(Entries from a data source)
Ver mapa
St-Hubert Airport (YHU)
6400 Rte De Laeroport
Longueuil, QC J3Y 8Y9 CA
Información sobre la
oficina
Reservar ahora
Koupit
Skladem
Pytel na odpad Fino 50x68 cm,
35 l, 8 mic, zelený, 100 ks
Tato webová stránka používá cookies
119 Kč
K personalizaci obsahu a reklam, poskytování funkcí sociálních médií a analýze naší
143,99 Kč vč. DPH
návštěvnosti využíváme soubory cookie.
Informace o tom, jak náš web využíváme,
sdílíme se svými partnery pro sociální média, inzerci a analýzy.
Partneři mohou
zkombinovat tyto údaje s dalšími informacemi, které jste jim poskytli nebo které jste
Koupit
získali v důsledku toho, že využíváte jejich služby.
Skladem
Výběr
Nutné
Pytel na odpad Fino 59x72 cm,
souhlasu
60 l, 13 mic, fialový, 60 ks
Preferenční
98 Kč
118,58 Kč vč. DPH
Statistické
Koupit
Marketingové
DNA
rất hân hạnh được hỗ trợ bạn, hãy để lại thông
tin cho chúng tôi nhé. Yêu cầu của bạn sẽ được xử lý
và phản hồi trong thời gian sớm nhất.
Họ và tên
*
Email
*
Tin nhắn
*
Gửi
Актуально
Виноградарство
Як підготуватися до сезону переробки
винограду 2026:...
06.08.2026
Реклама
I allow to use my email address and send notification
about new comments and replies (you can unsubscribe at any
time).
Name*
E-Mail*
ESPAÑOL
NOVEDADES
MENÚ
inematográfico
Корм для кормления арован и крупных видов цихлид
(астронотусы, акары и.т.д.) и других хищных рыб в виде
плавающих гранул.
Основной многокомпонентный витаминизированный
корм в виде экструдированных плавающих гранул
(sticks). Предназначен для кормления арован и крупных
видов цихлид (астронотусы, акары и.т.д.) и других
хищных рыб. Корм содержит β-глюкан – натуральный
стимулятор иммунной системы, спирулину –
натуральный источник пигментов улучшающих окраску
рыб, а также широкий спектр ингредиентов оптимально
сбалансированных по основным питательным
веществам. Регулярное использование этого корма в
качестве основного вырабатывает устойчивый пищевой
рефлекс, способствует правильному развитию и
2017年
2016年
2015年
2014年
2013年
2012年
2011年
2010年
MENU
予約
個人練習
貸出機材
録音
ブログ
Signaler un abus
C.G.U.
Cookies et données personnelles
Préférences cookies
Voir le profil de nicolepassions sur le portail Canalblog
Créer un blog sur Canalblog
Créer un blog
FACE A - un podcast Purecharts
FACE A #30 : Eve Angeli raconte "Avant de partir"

*WORK TO BE COMPLETED:* Rewrite all the records above, putting "Do košíku" wherever "Koupit" occurs and leaving every other word as it is.

*THE COMPLETED TASK:*
Ver mapa
St-Hubert Airport (YHU)
6400 Rte De Laeroport
Longueuil, QC J3Y 8Y9 CA
Información sobre la
oficina
Reservar ahora
Do košíku
Skladem
Pytel na odpad Fino 50x68 cm,
35 l, 8 mic, zelený, 100 ks
Tato webová stránka používá cookies
119 Kč
K personalizaci obsahu a reklam, poskytování funkcí sociálních médií a analýze naší
143,99 Kč vč. DPH
návštěvnosti využíváme soubory cookie.
Informace o tom, jak náš web využíváme,
sdílíme se svými partnery pro sociální média, inzerci a analýzy.
Partneři mohou
zkombinovat tyto údaje s dalšími informacemi, které jste jim poskytli nebo které jste
Do košíku
získali v důsledku toho, že využíváte jejich služby.
Skladem
Výběr
Nutné
Pytel na odpad Fino 59x72 cm,
souhlasu
60 l, 13 mic, fialový, 60 ks
Preferenční
98 Kč
118,58 Kč vč. DPH
Statistické
Do košíku
Marketingové
DNA
rất hân hạnh được hỗ trợ bạn, hãy để lại thông
tin cho chúng tôi nhé. Yêu cầu của bạn sẽ được xử lý
và phản hồi trong thời gian sớm nhất.
Họ và tên
*
Email
*
Tin nhắn
*
Gửi
Актуально
Виноградарство
Як підготуватися до сезону переробки
винограду 2026:...
06.08.2026
Реклама
I allow to use my email address and send notification
about new comments and replies (you can unsubscribe at any
time).
Name*
E-Mail*
ESPAÑOL
NOVEDADES
MENÚ
inematográfico
Корм для кормления арован и крупных видов цихлид
(астронотусы, акары и.т.д.) и других хищных рыб в виде
плавающих гранул.
Основной многокомпонентный витаминизированный
корм в виде экструдированных плавающих гранул
(sticks). Предназначен для кормления арован и крупных
видов цихлид (астронотусы, акары и.т.д.) и других
хищных рыб. Корм содержит β-глюкан – натуральный
стимулятор иммунной системы, спирулину –
натуральный источник пигментов улучшающих окраску
рыб, а также широкий спектр ингредиентов оптимально
сбалансированных по основным питательным
веществам. Регулярное использование этого корма в
качестве основного вырабатывает устойчивый пищевой
рефлекс, способствует правильному развитию и
2017年
2016年
2015年
2014年
2013年
2012年
2011年
2010年
MENU
予約
個人練習
貸出機材
録音
ブログ
Signaler un abus
C.G.U.
Cookies et données personnelles
Préférences cookies
Voir le profil de nicolepassions sur le portail Canalblog
Créer un blog sur Canalblog
Créer un blog
FACE A - un podcast Purecharts
FACE A #30 : Eve Angeli raconte "Avant de partir"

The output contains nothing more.